The Opposite of Fate

Image of The Opposite Of Fate
Release Date: 
February 18, 2020
Houghton Mifflin Harcourt
Reviewed by: 

In her latest novel, New York Times bestselling author Alison McGhee tackles a moral conundrum that promises to push all the buttons around freedom of choice. The story begins when 21-year-old Mallie Williams emerges from a comatose state caused by an attack and rape months prior. The blurb on the back of the book asks: “Who gets to choose?”

The premise is loaded: a young girl is brutally attacked into unconsciousness, becomes pregnant; the attacker cannot be found or identified; the victim is tended to by loving relatives and friends who must “choose” to have the baby brought to term inside a comatose teenager, or not. Mallie’s mother is one of these loved ones, but she is painted with a cliched brush: She’s found Jesus recently and of course agrees with all those Christian restrictions. Just guess what she outcome she wants. It’s not hard.

The problem with this novel is, the choices have already been made; the reader has missed out on all that drama and everything that could have been suspenseful (if it weren’t so predictable) has happened already. From the book blurb some of the drama has been revealed, but the reader, from page one, must painstakingly wait for any unknown details to be revealed bit by bit as her caretakers have all agreed not to say anything to Mallie, unless she asks.

So as the days go by since she awakens from her coma, Mallie’s life comes back detail by painstaking detail. Painstaking because it’s all backstory. There is not ticking time bomb or even a ticking clock under any element of this story, and as a result the reader becomes a passive observer. Almost everything has already happened by page one.

The narrative is laced with backstory: at first told as an answer to Mallie’s latest question. Then after the answer is revealed, a digression from that answer, then a memory of Mallie and the person she’s now remembering. Almost nothing happens in the present. Almost everything is a re-run in someone’s head about what already happened.

The story is told from the point of view of Mallie and alternately, William T, a long-time family friend, an uncle of a neighbor who was by her side in hospital every day. Other characters: Lucia, Mallie’s mother who died of pancreatic cancer while Mallie lay sleeping; Charlie, her brother; and Zach, her boyfriend.
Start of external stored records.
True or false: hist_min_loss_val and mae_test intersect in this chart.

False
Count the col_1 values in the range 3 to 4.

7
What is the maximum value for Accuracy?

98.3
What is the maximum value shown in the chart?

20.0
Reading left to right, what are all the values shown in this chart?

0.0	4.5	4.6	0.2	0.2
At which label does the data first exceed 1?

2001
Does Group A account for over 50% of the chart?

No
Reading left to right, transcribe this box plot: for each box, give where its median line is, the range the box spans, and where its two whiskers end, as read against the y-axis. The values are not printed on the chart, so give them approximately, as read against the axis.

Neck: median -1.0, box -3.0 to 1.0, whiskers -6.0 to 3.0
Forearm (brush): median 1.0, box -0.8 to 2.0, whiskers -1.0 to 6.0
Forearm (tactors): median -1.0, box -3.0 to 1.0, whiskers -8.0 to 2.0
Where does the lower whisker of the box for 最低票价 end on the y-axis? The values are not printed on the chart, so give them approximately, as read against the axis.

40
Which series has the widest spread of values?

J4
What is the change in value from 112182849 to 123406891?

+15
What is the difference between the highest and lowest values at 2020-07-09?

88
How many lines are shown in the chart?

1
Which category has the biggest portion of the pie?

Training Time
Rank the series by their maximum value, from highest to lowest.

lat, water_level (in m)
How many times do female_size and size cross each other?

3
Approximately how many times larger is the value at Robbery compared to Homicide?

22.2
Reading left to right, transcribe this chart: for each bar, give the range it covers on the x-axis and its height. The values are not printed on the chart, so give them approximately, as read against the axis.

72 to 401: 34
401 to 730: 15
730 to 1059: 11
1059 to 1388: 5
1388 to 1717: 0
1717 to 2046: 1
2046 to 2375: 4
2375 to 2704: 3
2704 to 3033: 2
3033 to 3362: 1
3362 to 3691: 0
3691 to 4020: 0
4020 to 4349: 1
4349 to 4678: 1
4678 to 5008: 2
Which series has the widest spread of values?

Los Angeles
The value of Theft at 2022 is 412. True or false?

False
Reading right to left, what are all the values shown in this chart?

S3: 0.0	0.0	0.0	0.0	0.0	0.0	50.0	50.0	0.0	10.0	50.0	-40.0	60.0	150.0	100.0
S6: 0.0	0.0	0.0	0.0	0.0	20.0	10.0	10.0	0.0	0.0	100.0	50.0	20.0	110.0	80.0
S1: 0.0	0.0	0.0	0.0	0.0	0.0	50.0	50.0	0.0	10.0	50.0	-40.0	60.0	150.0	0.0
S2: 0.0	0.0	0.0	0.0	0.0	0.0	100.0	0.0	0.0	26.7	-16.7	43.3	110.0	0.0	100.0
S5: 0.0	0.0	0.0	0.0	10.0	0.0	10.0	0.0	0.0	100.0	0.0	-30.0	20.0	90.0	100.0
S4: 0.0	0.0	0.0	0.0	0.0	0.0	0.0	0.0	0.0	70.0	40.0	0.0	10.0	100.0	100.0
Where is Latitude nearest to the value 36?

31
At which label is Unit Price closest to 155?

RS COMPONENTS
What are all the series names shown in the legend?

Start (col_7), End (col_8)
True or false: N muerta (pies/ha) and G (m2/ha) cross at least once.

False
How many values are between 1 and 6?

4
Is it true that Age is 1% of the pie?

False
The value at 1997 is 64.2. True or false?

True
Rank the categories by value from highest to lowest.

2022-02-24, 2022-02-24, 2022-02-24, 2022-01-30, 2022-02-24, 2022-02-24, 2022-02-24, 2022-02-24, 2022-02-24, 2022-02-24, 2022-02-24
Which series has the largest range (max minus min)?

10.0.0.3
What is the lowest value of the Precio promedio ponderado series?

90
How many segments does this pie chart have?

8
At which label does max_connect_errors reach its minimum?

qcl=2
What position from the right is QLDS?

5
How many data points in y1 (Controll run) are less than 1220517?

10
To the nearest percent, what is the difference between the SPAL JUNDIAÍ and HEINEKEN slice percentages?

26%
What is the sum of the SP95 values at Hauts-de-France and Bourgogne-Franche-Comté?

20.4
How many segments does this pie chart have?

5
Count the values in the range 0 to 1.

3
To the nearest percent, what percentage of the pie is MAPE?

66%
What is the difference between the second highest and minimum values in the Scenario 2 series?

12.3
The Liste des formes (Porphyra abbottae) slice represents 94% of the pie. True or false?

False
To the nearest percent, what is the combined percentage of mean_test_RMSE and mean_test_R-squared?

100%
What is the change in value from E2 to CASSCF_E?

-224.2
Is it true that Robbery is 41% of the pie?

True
When Mallie finds out “they” let her pregnancy come to term, she instantly knows she would have wanted an abortion, but she gives no reasoning for that complex decision. Why? Because it’s just part of the formula imagined before the story was written.

In anger over this twist of fate she didn’t get to weigh in on, Mallie drives off in a show of independence. Finally! Something is actually happening!

But just as quickly, the narrative flips back inside the heads of the main characters and the bone is pushed around the plate again, repetition of known facts and wondering about it all. Most of narrative consists of re-discovered memories from Mallie’s past, giving the reader a sense of her life before the brutal beating and rape. 

Most of the questions are repeated in one way or another. What happened in the time Mallie lay on that hospital bed? What would she have wanted? How does she feel about having been pregnant? Who died and who was “still alive and in the world”? We know the answers to these questions, but we have to go through them again, with a memory thrown in.

The problem is, Mallie is thoroughly ordinary, and repeating the conundrum around every corner is just plain repetitive. Photos of Mallie next to cash registers were mentioned about 20 times, things were revealed from a box of newspaper clippings and op/ed pieces published while Mallie was comatose. The re-hashing is excruciating, and the story seems pasted together, a smorgasbord of “what ifs” carefully constructed to create a situation for the perfect argument.

The reader does not have a role in any of this; nothing the character does reaches into the imagination or longing of the reader. Of course, we sympathize. Of course we understand.  

There is also the annoyance that we are being preached to, however subtly. “Such a small thing, in the great scheme of the world, a new life” the author comments. And of course, there is a new baby, “alive and in the world.” So there are a few things left to discover.